Significant advances have been made in HIV testing and treatment over the past 30 years, yet there were 1.7 million new HIV infections worldwide in 2019. Almost 60% of these occurred in sub-Saharan Africa, where the HIV epidemic affects the wider population, not just high-risk groups.
Oral pre-exposure prophylaxis (PrEP) drugs, which work by preventing the virus from infecting new cells, are highly effective at lowering infection risk in risk-groups when taken daily. In the first study of its kind in sub-Saharan Africa1, the Sustainable East Africa Research Collaboration (SEARCH), tested the effect of PrEP on the general community.
Led by Moses Kamya at Makerere University in Kampala, Uganda, and Diane Havlir and Maya Petersen at the University of California, US, they examined the impact on new HIV infections following community-wide PrEP roll-out among people at elevated HIV risk in rural Kenya and Uganda.
“We know that PrEP is highly effective; now we need systems that make it easier for people to start and continue taking it,” says Kamya. “We offered universal access to PrEP to women and men during community-wide testing events in 16 rural areas, as well as a flexible follow-up system with visits to clinics or community sites.”

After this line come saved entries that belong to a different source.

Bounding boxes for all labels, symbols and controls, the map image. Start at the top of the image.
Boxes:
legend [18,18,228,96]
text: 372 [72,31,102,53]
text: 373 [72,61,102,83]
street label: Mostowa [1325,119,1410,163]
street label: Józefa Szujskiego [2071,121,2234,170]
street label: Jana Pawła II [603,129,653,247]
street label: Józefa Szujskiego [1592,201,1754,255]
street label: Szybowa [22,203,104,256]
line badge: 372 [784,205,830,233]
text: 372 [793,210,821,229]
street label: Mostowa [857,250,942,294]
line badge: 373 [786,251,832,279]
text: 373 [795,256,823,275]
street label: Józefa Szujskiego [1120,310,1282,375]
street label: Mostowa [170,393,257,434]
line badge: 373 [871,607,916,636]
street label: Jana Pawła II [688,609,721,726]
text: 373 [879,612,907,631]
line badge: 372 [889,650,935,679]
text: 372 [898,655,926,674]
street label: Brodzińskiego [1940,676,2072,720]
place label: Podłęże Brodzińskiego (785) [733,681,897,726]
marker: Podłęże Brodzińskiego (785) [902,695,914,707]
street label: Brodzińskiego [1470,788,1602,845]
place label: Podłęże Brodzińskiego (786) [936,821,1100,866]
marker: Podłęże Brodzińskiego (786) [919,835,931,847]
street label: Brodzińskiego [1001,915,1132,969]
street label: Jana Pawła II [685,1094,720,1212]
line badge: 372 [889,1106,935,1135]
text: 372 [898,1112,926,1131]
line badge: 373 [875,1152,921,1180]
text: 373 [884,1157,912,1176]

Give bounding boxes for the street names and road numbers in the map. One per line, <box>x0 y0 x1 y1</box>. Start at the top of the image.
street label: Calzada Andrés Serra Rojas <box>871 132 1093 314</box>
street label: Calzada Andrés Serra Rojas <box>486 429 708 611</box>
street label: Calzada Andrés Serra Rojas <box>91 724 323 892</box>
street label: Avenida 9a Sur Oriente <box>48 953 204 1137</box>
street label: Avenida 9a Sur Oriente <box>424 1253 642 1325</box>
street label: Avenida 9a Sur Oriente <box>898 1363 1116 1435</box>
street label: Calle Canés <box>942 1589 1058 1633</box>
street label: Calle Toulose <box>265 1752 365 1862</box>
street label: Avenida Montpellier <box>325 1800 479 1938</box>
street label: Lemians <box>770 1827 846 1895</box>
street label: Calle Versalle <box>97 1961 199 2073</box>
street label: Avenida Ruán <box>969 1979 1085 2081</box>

In half of the communities, new infections dropped by 74% in those who started PrEP compared with matched control cases from the prior year. Results were particularly promising for women, with HIV incidence levels 76% lower than historical controls.
“This demonstrates the power of comprehensive testing and HIV risk assessment backed up by immediate treatment initiation in rural settings,” says Kamya.
Koss, C.A. et al. PLOS Medicine 18 (2), e1003492 (2021).